== Data records ==
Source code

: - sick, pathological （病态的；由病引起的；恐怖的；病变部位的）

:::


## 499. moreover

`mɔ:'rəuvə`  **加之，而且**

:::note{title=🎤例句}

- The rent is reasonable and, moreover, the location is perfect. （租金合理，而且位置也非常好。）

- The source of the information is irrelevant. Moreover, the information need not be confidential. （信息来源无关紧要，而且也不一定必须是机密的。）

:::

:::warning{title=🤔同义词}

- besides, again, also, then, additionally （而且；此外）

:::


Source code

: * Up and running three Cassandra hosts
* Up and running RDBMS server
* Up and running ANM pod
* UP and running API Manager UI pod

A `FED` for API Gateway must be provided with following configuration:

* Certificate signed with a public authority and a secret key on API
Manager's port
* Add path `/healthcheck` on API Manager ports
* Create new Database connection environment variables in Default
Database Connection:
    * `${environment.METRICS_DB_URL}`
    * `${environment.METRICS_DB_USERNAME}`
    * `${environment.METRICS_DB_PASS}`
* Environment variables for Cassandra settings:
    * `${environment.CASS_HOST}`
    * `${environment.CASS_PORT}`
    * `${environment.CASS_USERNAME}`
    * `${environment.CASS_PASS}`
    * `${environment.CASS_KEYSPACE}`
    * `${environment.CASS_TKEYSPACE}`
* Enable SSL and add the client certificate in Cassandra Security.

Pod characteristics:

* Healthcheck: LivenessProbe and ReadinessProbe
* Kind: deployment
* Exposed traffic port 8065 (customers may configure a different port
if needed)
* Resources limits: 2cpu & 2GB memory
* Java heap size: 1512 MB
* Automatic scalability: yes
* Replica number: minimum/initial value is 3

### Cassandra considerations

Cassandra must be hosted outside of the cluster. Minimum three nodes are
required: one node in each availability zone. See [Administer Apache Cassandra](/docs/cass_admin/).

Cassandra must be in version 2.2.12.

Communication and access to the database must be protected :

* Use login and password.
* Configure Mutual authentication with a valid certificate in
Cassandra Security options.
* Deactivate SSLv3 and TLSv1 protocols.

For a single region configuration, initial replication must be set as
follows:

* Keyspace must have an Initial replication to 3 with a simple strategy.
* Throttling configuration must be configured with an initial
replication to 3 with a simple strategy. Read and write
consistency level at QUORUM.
===
What is required
The exact lines of the material above starting at the one that contains "secret key on API" and ending at the one that contains "minimum/initial value is 3" are what to retype; leave out everything else.

Solution to the exercise
* Certificate signed with a public authority and a secret key on API
Manager's port
* Add path `/healthcheck` on API Manager ports
* Create new Database connection environment variables in Default
Database Connection:
    * `${environment.METRICS_DB_URL}`
    * `${environment.METRICS_DB_USERNAME}`
    * `${environment.METRICS_DB_PASS}`
* Environment variables for Cassandra settings:
    * `${environment.CASS_HOST}`
    * `${environment.CASS_PORT}`
    * `${environment.CASS_USERNAME}`
    * `${environment.CASS_PASS}`
    * `${environment.CASS_KEYSPACE}`
    * `${environment.CASS_TKEYSPACE}`
* Enable SSL and add the client certificate in Cassandra Security.

Pod characteristics:

* Healthcheck: LivenessProbe and ReadinessProbe
* Kind: deployment
* Exposed traffic port 8065 (customers may configure a different port
if needed)
* Resources limits: 2cpu & 2GB memory
* Java heap size: 1512 MB
* Automatic scalability: yes
* Replica number: minimum/initial value is 3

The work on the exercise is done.